И, действительно, Бог допускает столько жестокости и несправедливости, что поверить в Его любовь к людям — невозможно. Он не добрый, более того — бесчувственный. Бог забрал у Евы родителей, когда она была еще совсем ребенком. Он наделил Еву умом, талантом, красотой, но не сделал счастливой. Словно игрался с ней — дал все, чтобы не дать ничего.
Но сейчас, в последнюю минуту своей жизни, она подумала о Нем — о Боге. Она просила у Него прощения, словно слабое, непослушное, непоседливое дитя, которое не смогло сделать то, что от него требовалось. Что же получается, она действительно признает в Нем своего отца? И ее бунт против Бога был просто подростковым максимализмом, юношеским протестом, страстью «растущего организма» к низвержению всяких кумиров и авторитетов?.. Ева была ошарашена.
— Ты что угодно можешь о Нем думать, — протяжно сказала старуха, словно знала каждую мысль, что звучала сейчас в голове Евы, — но если ты о Нем думаешь, ты в Него веришь. Как можно говорить с тем, в кого не веришь?..
Старуха усмехнулась, но ее лицо, вдруг, стало мягче и добрее.
— Я верю?.. — растерянно прошептала Ева.
— Конечно, а как еще? — уверенно сказала старуха. — И теперь подумай: вот как можно верить в Бога и при этом так со своей жизнью играться? Не дурная ли? Разве ты знаешь, какой у Бога план на тебя? А если не знаешь, то куда спешишь, куда лезешь, почему торопишься? Вода не утечет…
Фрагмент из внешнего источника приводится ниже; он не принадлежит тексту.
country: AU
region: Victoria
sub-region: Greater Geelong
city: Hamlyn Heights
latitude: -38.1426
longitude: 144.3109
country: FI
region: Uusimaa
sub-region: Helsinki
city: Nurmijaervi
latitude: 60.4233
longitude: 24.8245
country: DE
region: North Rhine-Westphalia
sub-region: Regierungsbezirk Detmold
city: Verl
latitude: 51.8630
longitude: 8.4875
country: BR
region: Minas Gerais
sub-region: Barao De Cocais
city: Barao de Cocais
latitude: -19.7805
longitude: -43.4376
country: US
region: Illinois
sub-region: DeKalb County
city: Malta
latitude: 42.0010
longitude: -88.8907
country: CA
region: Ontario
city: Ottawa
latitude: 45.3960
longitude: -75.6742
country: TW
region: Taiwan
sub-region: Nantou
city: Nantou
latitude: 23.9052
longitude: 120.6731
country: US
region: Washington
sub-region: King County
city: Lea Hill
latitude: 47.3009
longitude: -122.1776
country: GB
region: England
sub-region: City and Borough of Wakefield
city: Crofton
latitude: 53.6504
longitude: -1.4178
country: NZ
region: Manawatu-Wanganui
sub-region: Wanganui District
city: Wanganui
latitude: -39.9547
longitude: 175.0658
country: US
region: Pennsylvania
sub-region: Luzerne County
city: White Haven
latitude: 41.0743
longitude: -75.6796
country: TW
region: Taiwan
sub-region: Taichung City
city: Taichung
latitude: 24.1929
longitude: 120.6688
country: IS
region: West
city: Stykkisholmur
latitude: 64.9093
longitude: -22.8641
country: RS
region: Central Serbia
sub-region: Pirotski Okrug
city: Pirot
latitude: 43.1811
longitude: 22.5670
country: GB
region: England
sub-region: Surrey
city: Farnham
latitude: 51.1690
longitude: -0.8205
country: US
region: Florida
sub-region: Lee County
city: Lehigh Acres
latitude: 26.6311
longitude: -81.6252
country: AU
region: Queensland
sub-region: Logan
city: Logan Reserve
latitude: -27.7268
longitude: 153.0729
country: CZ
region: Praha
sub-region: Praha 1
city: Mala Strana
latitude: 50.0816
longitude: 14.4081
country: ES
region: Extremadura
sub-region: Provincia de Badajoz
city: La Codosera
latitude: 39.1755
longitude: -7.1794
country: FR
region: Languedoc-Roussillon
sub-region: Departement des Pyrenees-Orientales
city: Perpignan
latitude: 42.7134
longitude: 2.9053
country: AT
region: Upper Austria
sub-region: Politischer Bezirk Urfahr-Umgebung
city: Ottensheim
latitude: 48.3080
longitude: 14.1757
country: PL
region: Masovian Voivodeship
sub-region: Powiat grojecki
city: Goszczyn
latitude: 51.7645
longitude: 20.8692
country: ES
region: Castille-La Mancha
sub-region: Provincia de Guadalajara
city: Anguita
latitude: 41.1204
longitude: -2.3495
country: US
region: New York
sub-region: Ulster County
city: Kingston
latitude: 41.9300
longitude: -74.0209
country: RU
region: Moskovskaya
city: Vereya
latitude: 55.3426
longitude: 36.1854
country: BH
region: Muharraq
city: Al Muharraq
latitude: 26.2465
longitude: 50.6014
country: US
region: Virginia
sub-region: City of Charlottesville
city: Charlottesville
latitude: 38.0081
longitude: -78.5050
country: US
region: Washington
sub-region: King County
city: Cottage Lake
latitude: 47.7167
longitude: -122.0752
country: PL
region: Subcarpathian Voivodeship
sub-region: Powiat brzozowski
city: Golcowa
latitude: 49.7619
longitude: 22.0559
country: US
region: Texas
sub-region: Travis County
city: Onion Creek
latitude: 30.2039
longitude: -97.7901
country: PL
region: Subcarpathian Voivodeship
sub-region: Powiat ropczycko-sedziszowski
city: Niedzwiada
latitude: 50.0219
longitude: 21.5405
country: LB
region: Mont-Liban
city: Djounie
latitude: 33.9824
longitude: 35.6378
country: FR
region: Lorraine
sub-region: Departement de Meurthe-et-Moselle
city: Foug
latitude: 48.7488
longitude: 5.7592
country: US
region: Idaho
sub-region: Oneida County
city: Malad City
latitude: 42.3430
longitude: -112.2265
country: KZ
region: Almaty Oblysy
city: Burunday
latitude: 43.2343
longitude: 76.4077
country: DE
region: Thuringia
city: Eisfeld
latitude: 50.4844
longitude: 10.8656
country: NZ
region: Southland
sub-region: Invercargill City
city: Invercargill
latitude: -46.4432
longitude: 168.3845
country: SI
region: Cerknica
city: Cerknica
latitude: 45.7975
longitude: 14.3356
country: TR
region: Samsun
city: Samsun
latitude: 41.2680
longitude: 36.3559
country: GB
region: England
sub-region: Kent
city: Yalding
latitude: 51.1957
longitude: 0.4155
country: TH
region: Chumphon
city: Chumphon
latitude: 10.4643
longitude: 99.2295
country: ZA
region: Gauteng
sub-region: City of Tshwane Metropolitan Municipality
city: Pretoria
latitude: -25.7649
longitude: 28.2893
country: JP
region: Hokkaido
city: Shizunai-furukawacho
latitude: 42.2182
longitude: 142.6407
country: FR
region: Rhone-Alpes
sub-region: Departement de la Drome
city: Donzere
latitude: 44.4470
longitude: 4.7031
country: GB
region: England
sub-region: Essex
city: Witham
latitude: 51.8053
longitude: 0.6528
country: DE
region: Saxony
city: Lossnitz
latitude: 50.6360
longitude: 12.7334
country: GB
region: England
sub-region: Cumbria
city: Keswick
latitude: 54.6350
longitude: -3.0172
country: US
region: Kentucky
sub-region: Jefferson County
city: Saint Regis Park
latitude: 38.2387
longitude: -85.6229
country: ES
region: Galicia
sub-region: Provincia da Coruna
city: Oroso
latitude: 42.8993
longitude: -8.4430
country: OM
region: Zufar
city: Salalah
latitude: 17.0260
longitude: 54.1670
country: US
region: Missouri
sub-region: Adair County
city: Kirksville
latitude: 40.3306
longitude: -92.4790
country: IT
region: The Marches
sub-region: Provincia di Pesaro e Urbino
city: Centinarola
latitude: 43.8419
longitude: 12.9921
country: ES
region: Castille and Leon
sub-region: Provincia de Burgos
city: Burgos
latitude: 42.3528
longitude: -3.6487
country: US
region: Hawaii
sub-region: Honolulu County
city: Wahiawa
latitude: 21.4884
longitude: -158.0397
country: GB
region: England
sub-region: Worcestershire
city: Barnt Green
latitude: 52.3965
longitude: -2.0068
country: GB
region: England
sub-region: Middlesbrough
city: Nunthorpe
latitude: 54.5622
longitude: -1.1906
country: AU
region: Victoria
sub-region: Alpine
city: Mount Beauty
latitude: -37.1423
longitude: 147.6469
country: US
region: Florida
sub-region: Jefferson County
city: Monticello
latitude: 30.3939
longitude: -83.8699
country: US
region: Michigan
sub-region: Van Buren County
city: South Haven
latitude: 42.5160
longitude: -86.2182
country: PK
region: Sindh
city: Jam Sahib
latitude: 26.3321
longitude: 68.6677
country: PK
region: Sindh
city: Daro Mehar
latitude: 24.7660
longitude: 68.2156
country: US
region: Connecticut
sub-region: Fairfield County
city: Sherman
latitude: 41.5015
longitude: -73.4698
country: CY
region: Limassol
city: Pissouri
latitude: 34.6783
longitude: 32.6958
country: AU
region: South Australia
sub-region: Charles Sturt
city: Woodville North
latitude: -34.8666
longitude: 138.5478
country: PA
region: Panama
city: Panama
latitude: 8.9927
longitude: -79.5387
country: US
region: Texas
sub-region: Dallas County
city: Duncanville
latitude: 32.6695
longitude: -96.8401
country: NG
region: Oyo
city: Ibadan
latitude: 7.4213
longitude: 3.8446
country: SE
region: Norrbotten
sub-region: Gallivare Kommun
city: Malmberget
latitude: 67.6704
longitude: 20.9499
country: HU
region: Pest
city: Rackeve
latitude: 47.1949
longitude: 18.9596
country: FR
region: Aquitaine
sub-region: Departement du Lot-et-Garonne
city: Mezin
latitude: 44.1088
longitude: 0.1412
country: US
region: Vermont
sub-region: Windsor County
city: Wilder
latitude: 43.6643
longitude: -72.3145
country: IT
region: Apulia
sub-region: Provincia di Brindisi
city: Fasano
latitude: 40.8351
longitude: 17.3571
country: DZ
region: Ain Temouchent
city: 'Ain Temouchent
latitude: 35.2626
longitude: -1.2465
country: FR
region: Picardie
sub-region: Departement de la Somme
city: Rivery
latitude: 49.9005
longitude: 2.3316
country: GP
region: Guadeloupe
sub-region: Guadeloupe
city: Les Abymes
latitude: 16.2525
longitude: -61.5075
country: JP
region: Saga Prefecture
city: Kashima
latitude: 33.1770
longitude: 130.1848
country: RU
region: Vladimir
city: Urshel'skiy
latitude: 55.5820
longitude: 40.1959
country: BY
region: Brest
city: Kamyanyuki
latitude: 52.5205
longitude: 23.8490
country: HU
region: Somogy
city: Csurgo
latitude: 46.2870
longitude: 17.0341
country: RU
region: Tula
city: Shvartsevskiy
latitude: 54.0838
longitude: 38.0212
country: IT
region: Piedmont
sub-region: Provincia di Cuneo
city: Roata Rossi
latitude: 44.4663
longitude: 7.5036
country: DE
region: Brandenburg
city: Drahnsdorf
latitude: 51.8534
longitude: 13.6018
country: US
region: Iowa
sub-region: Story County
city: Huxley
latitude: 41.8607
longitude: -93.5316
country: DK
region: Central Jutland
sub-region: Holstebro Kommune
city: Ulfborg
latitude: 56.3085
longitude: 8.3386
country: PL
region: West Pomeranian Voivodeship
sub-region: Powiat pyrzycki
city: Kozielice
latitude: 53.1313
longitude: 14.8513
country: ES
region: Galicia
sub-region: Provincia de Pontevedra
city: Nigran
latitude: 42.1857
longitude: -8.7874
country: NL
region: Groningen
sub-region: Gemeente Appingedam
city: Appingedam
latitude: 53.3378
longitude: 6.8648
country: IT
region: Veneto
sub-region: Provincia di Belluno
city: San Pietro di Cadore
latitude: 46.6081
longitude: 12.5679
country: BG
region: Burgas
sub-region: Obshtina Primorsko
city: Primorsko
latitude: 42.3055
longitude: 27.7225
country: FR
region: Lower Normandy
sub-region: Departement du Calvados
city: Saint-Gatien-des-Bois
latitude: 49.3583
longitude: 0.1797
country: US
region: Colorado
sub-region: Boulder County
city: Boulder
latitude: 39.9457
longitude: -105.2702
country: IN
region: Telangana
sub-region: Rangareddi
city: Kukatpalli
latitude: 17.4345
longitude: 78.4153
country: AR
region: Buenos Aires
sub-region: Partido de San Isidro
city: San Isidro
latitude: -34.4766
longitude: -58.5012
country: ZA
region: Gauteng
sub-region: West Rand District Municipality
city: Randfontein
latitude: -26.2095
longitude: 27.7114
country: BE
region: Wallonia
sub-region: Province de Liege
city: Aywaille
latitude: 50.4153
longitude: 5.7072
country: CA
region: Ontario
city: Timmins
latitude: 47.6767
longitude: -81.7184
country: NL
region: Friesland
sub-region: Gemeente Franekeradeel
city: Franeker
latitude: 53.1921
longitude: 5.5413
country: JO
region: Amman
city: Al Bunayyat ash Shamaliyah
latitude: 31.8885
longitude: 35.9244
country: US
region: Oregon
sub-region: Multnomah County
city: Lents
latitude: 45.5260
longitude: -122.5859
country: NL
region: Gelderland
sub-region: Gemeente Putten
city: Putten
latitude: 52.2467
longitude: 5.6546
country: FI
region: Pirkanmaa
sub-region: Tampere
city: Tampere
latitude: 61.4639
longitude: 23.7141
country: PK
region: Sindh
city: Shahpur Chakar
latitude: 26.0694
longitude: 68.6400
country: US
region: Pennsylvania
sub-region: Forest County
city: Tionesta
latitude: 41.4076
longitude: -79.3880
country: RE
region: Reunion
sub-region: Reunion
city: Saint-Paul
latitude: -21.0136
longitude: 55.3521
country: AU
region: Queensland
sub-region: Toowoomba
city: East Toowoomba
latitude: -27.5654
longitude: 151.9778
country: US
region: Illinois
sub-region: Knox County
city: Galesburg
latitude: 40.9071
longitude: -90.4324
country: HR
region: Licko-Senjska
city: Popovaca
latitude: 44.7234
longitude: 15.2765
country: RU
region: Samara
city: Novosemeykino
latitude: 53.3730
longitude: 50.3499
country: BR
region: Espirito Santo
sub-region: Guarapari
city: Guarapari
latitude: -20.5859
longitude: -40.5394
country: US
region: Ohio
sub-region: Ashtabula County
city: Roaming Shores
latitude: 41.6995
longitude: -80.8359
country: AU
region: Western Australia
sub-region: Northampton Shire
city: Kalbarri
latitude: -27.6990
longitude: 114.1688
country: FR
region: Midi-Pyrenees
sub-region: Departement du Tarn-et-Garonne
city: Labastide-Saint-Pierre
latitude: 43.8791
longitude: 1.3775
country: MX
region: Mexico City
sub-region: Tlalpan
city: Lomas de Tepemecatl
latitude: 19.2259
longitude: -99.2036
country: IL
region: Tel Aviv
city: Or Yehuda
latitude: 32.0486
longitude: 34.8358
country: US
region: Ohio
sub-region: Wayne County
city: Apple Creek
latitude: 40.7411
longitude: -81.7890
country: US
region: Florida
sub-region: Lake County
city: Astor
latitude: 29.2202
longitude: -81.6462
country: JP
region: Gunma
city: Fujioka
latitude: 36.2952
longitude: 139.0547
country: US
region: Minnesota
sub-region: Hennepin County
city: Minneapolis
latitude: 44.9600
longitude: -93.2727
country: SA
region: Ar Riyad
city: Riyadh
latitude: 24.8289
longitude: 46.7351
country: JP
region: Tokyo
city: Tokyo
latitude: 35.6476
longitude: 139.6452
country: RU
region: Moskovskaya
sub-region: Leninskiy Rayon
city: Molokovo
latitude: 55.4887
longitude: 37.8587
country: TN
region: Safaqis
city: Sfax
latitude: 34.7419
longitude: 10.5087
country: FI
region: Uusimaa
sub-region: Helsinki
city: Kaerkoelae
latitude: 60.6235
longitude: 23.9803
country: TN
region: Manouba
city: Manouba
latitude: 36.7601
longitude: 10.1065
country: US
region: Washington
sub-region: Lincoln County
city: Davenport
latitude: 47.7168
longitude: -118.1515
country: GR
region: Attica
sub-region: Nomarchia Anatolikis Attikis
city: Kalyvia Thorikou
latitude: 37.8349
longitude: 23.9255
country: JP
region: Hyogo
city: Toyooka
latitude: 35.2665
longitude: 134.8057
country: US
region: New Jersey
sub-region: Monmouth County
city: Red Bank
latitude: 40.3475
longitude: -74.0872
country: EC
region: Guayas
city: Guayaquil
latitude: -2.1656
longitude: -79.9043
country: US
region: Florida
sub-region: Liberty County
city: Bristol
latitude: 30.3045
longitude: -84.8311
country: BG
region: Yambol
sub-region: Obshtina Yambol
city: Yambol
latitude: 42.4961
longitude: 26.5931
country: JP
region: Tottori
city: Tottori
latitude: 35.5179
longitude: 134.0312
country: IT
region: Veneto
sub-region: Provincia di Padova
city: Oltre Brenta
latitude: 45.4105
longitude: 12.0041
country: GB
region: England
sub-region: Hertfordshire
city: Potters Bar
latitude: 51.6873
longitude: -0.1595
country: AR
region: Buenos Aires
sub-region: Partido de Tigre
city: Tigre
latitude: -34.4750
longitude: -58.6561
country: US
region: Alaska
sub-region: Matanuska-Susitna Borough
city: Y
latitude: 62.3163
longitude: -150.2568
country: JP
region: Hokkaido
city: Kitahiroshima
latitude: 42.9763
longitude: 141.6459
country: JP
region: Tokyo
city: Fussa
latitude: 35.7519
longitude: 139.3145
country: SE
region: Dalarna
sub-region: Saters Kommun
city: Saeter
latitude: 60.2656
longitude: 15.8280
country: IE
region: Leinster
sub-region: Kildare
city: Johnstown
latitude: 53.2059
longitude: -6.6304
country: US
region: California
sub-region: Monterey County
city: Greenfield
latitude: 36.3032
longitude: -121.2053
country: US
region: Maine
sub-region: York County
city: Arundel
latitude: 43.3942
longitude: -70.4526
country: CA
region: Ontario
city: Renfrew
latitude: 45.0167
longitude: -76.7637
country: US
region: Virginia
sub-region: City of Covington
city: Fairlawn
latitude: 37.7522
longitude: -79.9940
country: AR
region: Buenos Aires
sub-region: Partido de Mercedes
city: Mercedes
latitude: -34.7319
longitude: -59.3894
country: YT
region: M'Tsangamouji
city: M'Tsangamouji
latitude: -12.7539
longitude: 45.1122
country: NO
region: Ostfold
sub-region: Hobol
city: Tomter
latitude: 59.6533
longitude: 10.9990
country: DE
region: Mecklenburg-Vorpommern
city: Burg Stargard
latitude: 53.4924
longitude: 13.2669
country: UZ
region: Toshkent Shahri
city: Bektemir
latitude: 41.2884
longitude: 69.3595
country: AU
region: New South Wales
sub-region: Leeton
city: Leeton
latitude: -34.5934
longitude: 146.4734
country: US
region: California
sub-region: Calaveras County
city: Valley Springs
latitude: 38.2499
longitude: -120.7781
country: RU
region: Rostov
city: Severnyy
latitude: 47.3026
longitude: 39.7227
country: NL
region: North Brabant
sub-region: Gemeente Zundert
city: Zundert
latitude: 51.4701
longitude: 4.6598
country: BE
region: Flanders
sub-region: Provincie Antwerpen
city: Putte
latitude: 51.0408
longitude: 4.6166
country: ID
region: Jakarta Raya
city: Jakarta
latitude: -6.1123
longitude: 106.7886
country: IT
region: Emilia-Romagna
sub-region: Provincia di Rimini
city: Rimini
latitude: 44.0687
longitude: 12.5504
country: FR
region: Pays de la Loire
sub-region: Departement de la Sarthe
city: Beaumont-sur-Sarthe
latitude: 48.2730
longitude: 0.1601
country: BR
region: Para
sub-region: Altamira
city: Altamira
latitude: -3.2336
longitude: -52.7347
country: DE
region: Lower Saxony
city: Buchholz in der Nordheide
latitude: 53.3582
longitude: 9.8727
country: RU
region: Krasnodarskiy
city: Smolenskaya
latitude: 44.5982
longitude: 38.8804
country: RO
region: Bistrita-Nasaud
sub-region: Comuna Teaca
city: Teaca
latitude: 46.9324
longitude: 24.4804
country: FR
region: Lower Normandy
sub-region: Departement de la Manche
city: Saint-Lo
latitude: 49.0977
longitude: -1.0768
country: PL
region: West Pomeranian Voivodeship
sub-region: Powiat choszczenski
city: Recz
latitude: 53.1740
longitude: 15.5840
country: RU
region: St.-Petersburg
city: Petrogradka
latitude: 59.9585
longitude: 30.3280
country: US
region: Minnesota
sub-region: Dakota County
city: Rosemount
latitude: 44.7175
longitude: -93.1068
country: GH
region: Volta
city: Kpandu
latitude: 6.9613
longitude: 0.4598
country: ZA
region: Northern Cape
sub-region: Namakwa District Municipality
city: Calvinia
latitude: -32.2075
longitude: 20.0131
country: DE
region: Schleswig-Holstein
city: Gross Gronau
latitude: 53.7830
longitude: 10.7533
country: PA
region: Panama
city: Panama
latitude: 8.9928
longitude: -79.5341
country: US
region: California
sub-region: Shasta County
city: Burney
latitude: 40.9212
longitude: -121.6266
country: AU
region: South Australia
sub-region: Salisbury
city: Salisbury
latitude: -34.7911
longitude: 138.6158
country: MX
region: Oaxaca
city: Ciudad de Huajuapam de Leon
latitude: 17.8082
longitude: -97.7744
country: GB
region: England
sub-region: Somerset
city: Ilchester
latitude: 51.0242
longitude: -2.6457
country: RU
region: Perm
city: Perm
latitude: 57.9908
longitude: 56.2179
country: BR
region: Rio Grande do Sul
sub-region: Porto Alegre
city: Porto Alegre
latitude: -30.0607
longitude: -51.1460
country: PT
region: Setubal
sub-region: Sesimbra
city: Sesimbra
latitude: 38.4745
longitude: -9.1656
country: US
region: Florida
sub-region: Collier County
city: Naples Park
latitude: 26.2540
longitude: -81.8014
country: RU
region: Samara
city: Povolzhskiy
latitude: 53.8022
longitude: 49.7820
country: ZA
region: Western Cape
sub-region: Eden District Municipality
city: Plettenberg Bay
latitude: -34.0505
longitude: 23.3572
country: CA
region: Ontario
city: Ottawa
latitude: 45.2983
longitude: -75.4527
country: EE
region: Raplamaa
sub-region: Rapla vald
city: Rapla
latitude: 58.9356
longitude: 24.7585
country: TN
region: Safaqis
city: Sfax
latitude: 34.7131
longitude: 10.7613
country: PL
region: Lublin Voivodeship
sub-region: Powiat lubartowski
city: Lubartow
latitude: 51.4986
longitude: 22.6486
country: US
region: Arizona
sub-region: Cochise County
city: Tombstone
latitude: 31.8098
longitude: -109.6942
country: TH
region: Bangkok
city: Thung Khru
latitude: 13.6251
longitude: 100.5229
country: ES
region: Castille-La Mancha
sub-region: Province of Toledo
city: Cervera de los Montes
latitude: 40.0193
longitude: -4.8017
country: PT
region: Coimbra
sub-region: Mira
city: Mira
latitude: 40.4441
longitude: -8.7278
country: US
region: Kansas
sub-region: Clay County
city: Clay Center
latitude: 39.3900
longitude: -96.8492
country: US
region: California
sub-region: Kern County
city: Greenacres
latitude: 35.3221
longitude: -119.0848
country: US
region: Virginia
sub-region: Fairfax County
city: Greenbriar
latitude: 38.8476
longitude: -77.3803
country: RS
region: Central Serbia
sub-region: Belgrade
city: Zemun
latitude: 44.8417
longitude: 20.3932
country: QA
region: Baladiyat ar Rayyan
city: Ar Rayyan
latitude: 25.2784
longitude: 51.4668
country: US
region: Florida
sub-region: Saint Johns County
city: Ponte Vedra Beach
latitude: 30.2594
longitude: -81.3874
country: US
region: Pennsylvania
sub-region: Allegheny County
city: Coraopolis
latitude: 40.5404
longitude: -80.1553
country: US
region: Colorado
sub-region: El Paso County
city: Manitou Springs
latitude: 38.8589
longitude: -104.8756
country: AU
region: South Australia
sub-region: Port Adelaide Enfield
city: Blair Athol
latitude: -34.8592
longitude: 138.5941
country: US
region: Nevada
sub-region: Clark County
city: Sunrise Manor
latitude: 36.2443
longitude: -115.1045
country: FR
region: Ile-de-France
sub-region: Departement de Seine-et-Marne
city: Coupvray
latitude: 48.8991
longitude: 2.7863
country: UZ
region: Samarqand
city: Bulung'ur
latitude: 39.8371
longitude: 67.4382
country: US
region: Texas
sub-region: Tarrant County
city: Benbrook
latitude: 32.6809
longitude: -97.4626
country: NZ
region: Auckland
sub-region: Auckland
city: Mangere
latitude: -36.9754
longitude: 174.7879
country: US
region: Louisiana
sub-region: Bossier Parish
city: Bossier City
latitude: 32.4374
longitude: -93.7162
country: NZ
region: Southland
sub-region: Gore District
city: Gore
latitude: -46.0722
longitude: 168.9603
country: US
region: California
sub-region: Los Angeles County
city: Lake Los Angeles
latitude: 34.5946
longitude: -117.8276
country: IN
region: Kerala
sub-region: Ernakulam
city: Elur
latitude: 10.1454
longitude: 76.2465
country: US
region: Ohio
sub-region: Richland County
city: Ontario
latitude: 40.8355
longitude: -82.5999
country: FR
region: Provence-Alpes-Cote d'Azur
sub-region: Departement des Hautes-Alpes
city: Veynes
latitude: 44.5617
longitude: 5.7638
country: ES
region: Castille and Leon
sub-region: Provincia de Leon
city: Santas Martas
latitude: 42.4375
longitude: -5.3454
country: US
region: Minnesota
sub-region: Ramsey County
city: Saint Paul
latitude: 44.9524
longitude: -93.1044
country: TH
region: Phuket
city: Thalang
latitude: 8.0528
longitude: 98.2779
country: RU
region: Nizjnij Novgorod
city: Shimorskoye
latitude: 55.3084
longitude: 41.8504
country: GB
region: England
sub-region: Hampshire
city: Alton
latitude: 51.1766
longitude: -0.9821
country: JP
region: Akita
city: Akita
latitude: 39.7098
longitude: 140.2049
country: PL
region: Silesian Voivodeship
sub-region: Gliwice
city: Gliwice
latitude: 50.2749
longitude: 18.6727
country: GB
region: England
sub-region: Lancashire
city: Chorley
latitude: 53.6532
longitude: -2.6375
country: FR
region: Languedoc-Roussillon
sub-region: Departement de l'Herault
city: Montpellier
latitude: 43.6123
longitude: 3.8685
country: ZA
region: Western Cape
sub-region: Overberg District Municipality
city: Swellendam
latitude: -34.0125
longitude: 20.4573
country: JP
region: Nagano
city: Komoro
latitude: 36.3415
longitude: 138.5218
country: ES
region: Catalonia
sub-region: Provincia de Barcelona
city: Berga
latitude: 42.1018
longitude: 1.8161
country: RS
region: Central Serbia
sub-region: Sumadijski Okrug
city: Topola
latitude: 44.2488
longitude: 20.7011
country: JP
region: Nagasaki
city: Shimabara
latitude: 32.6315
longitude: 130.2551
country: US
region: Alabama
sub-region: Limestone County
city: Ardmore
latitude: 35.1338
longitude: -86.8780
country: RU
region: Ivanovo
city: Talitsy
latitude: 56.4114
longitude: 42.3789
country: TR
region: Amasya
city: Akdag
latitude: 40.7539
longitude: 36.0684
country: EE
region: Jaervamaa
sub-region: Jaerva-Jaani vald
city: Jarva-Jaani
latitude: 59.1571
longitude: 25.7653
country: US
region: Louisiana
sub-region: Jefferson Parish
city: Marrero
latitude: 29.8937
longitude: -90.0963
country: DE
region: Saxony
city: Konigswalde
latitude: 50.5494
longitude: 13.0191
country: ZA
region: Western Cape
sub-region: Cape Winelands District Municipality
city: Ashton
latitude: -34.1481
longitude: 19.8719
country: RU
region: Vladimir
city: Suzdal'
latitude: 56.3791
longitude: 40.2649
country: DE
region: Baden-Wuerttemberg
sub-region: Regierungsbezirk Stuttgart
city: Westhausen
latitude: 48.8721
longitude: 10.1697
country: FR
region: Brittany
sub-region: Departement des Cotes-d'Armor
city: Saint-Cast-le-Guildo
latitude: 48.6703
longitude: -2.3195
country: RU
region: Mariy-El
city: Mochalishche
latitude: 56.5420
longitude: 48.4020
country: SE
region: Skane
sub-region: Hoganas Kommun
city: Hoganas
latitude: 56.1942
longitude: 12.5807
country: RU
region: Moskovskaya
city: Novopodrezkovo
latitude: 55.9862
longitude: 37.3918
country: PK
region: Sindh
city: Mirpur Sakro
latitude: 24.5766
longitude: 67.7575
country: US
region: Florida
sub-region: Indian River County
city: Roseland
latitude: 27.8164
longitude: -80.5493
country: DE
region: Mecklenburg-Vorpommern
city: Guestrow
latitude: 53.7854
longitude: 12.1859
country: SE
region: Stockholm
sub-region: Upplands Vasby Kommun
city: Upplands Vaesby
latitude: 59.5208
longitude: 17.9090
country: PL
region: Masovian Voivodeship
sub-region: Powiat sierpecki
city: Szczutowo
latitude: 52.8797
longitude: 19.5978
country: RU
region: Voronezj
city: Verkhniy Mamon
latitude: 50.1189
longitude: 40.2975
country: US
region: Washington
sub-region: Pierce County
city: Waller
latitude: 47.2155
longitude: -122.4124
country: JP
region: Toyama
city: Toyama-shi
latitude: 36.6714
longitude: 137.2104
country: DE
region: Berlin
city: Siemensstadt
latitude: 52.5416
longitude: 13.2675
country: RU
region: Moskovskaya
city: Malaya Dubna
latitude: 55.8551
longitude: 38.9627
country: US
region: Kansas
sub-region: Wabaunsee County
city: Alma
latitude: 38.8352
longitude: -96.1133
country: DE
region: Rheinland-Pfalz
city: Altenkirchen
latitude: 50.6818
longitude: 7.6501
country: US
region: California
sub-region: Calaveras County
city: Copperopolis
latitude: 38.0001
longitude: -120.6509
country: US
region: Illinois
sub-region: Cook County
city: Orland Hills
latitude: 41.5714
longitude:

Старуха повторила фразу, которую сказала Еве еще на набережной. Но до Евы только сейчас дошел ее смысл.
— Вода не утечет… — повторила она беззвучным эхом.
— Вот-вот, — старуха согласно кивнула головой, — я и говорю. Если у Него на тебя такой план, то никуда ты от воды не уйдешь. А если у Него нет такого плана на тебя, зачем в нее лезешь? Страх потеряла?
Ева поежилась и еще плотнее прижалась к ограде.
— Но если Он любит… — прошептала Ева.
— Почему он допускает страдание?
— Хороший вопрос. Дурной, но хороший,
— оживилась старуха. — Бог тебя любит. Как иначе, если ты Его доча? И зла Он тебе не желает. И ничего плохого быть с тобой не может.
— Ничего плохого? — Ева почувствовала, как ее глаза снова наливаются слезами. — Но мне плохо… Мне очень плохо, правда… Очень… Боль внутри…
Будто какой-то червь с новой силой ел ее душу. Ева почувствовала как слабеют ее ноги, как ее тянет вниз. Словно какая-то неведомая сила…
— Я же не говорю, что тебе не больно, — пожала плечами старуха. — Конечно, больно. Но если это не Бог сделал, то кто тогда?
Старуха уставилась на Еву своим тяжелым, пронзающим взглядом.
— Кто?.. — не поняла Ева.
— Сама делов наделала, сама запуталась, а Бог у нее виноват! Вот что за молодежь нынче пошла?! Что за молодежь?! — старуха стала раскачиваться из стороны в сторону и недовольно махать свободной рукой. — Ладно, заболталась я тут с тобой. Пойду. Пора мне. Пока, милая. Пока!
— Постойте! — крикнула ей Ева и стала быстро перебираться через ограду.
Ее ноги оцепенели от напряжения, словно налитые свинцом. Ева пыталась их поднять, переставить, но они ее почти не слушались. С огромным трудом, подтягиваясь на руках и еле держа равновесие, Еве удалось, наконец, перелезть через ограду моста. Она посмотрела вокруг — в одну сторону, в другую. Никого. Старуха снова словно растаяла в воздухе. Ева вздрогнула…
«Сама делов наделала, сама запуталась, а Бог у нее виноват!» — прозвучало в ее голове.
Виновата? Сама Ева виновата? У Бога есть план для Евы, но Ему нет нужды, чтобы Ева страдала. И если она страдает, то винить в этом Бога — нелепо, глупо… несправедливо. «Сама делов наделала»… Каких «делов»? Что Ева сделала не так?..
Ева пошатнулась, инстинктивно схватилась за ограду моста. «Мужики ее побросали, а она — топиться давай! — вихрем пронеслось в голове Евы. — Конечно — ума палата! Где те мужики, а где — жисть! Мозгами-то раскинь!» Мозгами-то раскинь… Где мужики, а где жисть…
Прямо перед ней, у самого основания моста, стояла маленькая, по-немецки аккуратная, почти готическая… красная кирпичная церковь. Церковь Усекновения главы Иоанна Крестителя.